◆ **ACTIONS TO TAKE**
[a] In the methods excerpt, which scale's scores were correlated with the informed consent assessment scores to check concurrent validity?
[b] Return the part of the methods excerpt from "Concurrent validity: To" to "of the results.", copied word for word.

◆ **SOURCE DOCUMENT**
* * *

Year-to-year comparisons: To explore cohort differences, chi-squared tests were conducted for dichotomous items and ANOVA or Kruskal–Wallis tests for continuous outcomes. Post-hoc analyses were performed using Tukey’s HSD or Dunn’s test where appropriate.
Concurrent validity: To ensure the accuracy of the results, the authors correlated the informed consent assessment scores with those from the communication assessment scale (CAS). While these scales do not measure the same construct, a high correlation was expected since informed consent is a specific form of communication. This analysis provided additional evidence for the validity of the scale and helped strengthen the overall findings. Furthermore, a correlation analysis and Cohen’s d were calculated between the test scores from the three assessed years to further support the validity of the results.
For the analysis, this study used R version 4.3.1 with the mirt package, JASP (JASP Team, 2023; Version 0.18.1) [Computer software], FACTOR software version 12.02.01, and jamovi (Version 2.3.28), retrieved from https://www.jamovi.org.

* * *

◆ **PROVIDED MATERIAL**
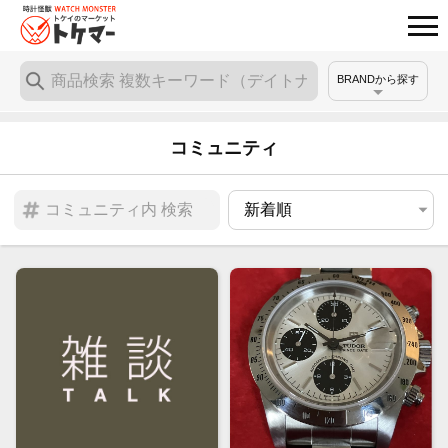
BRANDから探す
コミュニティ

* * *

◆ **SOLUTIONS IN ORDER**
[a] The communication assessment scale (CAS).

[b]
Concurrent validity: To ensure the accuracy of the results, the authors correlated the informed consent assessment scores with those from the communication assessment scale (CAS). While these scales do not measure the same construct, a high correlation was expected since informed consent is a specific form of communication. This analysis provided additional evidence for the validity of the scale and helped strengthen the overall findings. Furthermore, a correlation analysis and Cohen’s d were calculated between the test scores from the three assessed years to further support the validity of the results.